Task requirements:
Arrange every line of the listing below into a Markdown table with two columns, Row and Line, numbering the rows and leaving out blank lines.

Dataset excerpts:
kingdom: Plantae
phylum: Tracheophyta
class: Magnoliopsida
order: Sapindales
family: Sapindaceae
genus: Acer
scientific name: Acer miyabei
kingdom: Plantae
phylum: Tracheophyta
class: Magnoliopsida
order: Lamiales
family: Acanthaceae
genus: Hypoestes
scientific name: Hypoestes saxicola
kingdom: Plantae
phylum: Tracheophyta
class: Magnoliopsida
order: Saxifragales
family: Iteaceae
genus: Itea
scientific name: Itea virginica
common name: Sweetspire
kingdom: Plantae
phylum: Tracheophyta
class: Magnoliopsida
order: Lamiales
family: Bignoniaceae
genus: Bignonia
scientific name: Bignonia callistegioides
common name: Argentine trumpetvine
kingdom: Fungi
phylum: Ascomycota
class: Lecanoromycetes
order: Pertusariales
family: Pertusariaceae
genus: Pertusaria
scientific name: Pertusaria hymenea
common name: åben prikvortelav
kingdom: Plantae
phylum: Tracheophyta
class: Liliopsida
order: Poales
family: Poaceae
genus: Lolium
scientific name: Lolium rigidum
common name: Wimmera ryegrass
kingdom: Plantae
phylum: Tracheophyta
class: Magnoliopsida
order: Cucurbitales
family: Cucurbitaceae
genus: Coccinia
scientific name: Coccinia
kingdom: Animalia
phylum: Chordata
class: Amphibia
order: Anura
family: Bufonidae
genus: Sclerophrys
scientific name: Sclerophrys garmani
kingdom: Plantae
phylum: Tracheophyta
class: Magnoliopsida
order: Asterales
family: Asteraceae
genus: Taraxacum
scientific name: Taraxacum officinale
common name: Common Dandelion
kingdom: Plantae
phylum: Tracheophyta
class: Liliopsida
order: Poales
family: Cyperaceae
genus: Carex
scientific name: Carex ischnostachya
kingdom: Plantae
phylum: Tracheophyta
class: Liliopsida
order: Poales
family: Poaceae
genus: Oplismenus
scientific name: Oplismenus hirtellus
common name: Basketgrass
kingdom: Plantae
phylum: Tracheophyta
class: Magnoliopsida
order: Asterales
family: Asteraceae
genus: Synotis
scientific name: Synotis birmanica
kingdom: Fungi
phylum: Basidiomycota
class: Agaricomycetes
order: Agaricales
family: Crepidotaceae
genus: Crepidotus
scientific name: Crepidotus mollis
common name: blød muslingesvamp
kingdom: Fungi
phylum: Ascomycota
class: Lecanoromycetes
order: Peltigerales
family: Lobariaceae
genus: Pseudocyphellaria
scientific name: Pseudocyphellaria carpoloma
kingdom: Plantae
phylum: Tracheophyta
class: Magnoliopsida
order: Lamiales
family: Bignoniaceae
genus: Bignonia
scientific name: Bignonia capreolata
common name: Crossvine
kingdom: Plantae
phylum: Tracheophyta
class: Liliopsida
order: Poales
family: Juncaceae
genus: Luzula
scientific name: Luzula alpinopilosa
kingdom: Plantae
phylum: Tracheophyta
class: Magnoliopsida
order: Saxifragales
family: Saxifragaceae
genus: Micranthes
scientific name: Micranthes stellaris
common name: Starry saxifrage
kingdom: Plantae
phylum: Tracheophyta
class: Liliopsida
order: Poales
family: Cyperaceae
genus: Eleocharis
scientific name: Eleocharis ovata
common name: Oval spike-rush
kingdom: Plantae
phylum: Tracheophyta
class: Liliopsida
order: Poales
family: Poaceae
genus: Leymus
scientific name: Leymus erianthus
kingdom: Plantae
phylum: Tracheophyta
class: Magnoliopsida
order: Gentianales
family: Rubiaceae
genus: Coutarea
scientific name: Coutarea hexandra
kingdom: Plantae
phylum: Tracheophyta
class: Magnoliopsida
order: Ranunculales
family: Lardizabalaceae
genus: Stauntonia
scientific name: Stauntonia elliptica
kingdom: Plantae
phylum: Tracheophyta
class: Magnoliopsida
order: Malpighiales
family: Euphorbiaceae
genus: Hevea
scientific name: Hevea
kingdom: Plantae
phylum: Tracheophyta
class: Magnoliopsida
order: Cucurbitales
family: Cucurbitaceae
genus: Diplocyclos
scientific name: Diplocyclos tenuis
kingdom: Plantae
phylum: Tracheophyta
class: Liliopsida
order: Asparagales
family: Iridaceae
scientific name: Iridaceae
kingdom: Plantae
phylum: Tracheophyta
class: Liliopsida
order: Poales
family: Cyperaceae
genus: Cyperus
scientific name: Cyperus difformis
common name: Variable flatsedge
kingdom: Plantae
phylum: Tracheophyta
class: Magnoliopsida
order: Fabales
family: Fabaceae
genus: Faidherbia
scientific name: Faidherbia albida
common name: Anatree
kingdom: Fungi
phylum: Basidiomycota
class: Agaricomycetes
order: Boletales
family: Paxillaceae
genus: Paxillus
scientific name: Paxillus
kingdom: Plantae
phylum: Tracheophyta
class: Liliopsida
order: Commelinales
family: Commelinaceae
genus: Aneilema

Solution to this problem:
| Row | Line |
|---|---|
| 1 | kingdom: Plantae |
| 2 | phylum: Tracheophyta |
| 3 | class: Magnoliopsida |
| 4 | order: Sapindales |
| 5 | family: Sapindaceae |
| 6 | genus: Acer |
| 7 | scientific name: Acer miyabei |
| 8 | kingdom: Plantae |
| 9 | phylum: Tracheophyta |
| 10 | class: Magnoliopsida |
| 11 | order: Lamiales |
| 12 | family: Acanthaceae |
| 13 | genus: Hypoestes |
| 14 | scientific name: Hypoestes saxicola |
| 15 | kingdom: Plantae |
| 16 | phylum: Tracheophyta |
| 17 | class: Magnoliopsida |
| 18 | order: Saxifragales |
| 19 | family: Iteaceae |
| 20 | genus: Itea |
| 21 | scientific name: Itea virginica |
| 22 | common name: Sweetspire |
| 23 | kingdom: Plantae |
| 24 | phylum: Tracheophyta |
| 25 | class: Magnoliopsida |
| 26 | order: Lamiales |
| 27 | family: Bignoniaceae |
| 28 | genus: Bignonia |
| 29 | scientific name: Bignonia callistegioides |
| 30 | common name: Argentine trumpetvine |
| 31 | kingdom: Fungi |
| 32 | phylum: Ascomycota |
| 33 | class: Lecanoromycetes |
| 34 | order: Pertusariales |
| 35 | family: Pertusariaceae |
| 36 | genus: Pertusaria |
| 37 | scientific name: Pertusaria hymenea |
| 38 | common name: åben prikvortelav |
| 39 | kingdom: Plantae |
| 40 | phylum: Tracheophyta |
| 41 | class: Liliopsida |
| 42 | order: Poales |
| 43 | family: Poaceae |
| 44 | genus: Lolium |
| 45 | scientific name: Lolium rigidum |
| 46 | common name: Wimmera ryegrass |
| 47 | kingdom: Plantae |
| 48 | phylum: Tracheophyta |
| 49 | class: Magnoliopsida |
| 50 | order: Cucurbitales |
| 51 | family: Cucurbitaceae |
| 52 | genus: Coccinia |
| 53 | scientific name: Coccinia |
| 54 | kingdom: Animalia |
| 55 | phylum: Chordata |
| 56 | class: Amphibia |
| 57 | order: Anura |
| 58 | family: Bufonidae |
| 59 | genus: Sclerophrys |
| 60 | scientific name: Sclerophrys garmani |
| 61 | kingdom: Plantae |
| 62 | phylum: Tracheophyta |
| 63 | class: Magnoliopsida |
| 64 | order: Asterales |
| 65 | family: Asteraceae |
| 66 | genus: Taraxacum |
| 67 | scientific name: Taraxacum officinale |
| 68 | common name: Common Dandelion |
| 69 | kingdom: Plantae |
| 70 | phylum: Tracheophyta |
| 71 | class: Liliopsida |
| 72 | order: Poales |
| 73 | family: Cyperaceae |
| 74 | genus: Carex |
| 75 | scientific name: Carex ischnostachya |
| 76 | kingdom: Plantae |
| 77 | phylum: Tracheophyta |
| 78 | class: Liliopsida |
| 79 | order: Poales |
| 80 | family: Poaceae |
| 81 | genus: Oplismenus |
| 82 | scientific name: Oplismenus hirtellus |
| 83 | common name: Basketgrass |
| 84 | kingdom: Plantae |
| 85 | phylum: Tracheophyta |
| 86 | class: Magnoliopsida |
| 87 | order: Asterales |
| 88 | family: Asteraceae |
| 89 | genus: Synotis |
| 90 | scientific name: Synotis birmanica |
| 91 | kingdom: Fungi |
| 92 | phylum: Basidiomycota |
| 93 | class: Agaricomycetes |
| 94 | order: Agaricales |
| 95 | family: Crepidotaceae |
| 96 | genus: Crepidotus |
| 97 | scientific name: Crepidotus mollis |
| 98 | common name: blød muslingesvamp |
| 99 | kingdom: Fungi |
| 100 | phylum: Ascomycota |
| 101 | class: Lecanoromycetes |
| 102 | order: Peltigerales |
| 103 | family: Lobariaceae |
| 104 | genus: Pseudocyphellaria |
| 105 | scientific name: Pseudocyphellaria carpoloma |
| 106 | kingdom: Plantae |
| 107 | phylum: Tracheophyta |
| 108 | class: Magnoliopsida |
| 109 | order: Lamiales |
| 110 | family: Bignoniaceae |
| 111 | genus: Bignonia |
| 112 | scientific name: Bignonia capreolata |
| 113 | common name: Crossvine |
| 114 | kingdom: Plantae |
| 115 | phylum: Tracheophyta |
| 116 | class: Liliopsida |
| 117 | order: Poales |
| 118 | family: Juncaceae |
| 119 | genus: Luzula |
| 120 | scientific name: Luzula alpinopilosa |
| 121 | kingdom: Plantae |
| 122 | phylum: Tracheophyta |
| 123 | class: Magnoliopsida |
| 124 | order: Saxifragales |
| 125 | family: Saxifragaceae |
| 126 | genus: Micranthes |
| 127 | scientific name: Micranthes stellaris |
| 128 | common name: Starry saxifrage |
| 129 | kingdom: Plantae |
| 130 | phylum: Tracheophyta |
| 131 | class: Liliopsida |
| 132 | order: Poales |
| 133 | family: Cyperaceae |
| 134 | genus: Eleocharis |
| 135 | scientific name: Eleocharis ovata |
| 136 | common name: Oval spike-rush |
| 137 | kingdom: Plantae |
| 138 | phylum: Tracheophyta |
| 139 | class: Liliopsida |
| 140 | order: Poales |
| 141 | family: Poaceae |
| 142 | genus: Leymus |
| 143 | scientific name: Leymus erianthus |
| 144 | kingdom: Plantae |
| 145 | phylum: Tracheophyta |
| 146 | class: Magnoliopsida |
| 147 | order: Gentianales |
| 148 | family: Rubiaceae |
| 149 | genus: Coutarea |
| 150 | scientific name: Coutarea hexandra |
| 151 | kingdom: Plantae |
| 152 | phylum: Tracheophyta |
| 153 | class: Magnoliopsida |
| 154 | order: Ranunculales |
| 155 | family: Lardizabalaceae |
| 156 | genus: Stauntonia |
| 157 | scientific name: Stauntonia elliptica |
| 158 | kingdom: Plantae |
| 159 | phylum: Tracheophyta |
| 160 | class: Magnoliopsida |
| 161 | order: Malpighiales |
| 162 | family: Euphorbiaceae |
| 163 | genus: Hevea |
| 164 | scientific name: Hevea |
| 165 | kingdom: Plantae |
| 166 | phylum: Tracheophyta |
| 167 | class: Magnoliopsida |
| 168 | order: Cucurbitales |
| 169 | family: Cucurbitaceae |
| 170 | genus: Diplocyclos |
| 171 | scientific name: Diplocyclos tenuis |
| 172 | kingdom: Plantae |
| 173 | phylum: Tracheophyta |
| 174 | class: Liliopsida |
| 175 | order: Asparagales |
| 176 | family: Iridaceae |
| 177 | scientific name: Iridaceae |
| 178 | kingdom: Plantae |
| 179 | phylum: Tracheophyta |
| 180 | class: Liliopsida |
| 181 | order: Poales |
| 182 | family: Cyperaceae |
| 183 | genus: Cyperus |
| 184 | scientific name: Cyperus difformis |
| 185 | common name: Variable flatsedge |
| 186 | kingdom: Plantae |
| 187 | phylum: Tracheophyta |
| 188 | class: Magnoliopsida |
| 189 | order: Fabales |
| 190 | family: Fabaceae |
| 191 | genus: Faidherbia |
| 192 | scientific name: Faidherbia albida |
| 193 | common name: Anatree |
| 194 | kingdom: Fungi |
| 195 | phylum: Basidiomycota |
| 196 | class: Agaricomycetes |
| 197 | order: Boletales |
| 198 | family: Paxillaceae |
| 199 | genus: Paxillus |
| 200 | scientific name: Paxillus |
| 201 | kingdom: Plantae |
| 202 | phylum: Tracheophyta |
| 203 | class: Liliopsida |
| 204 | order: Commelinales |
| 205 | family: Commelinaceae |
| 206 | genus: Aneilema |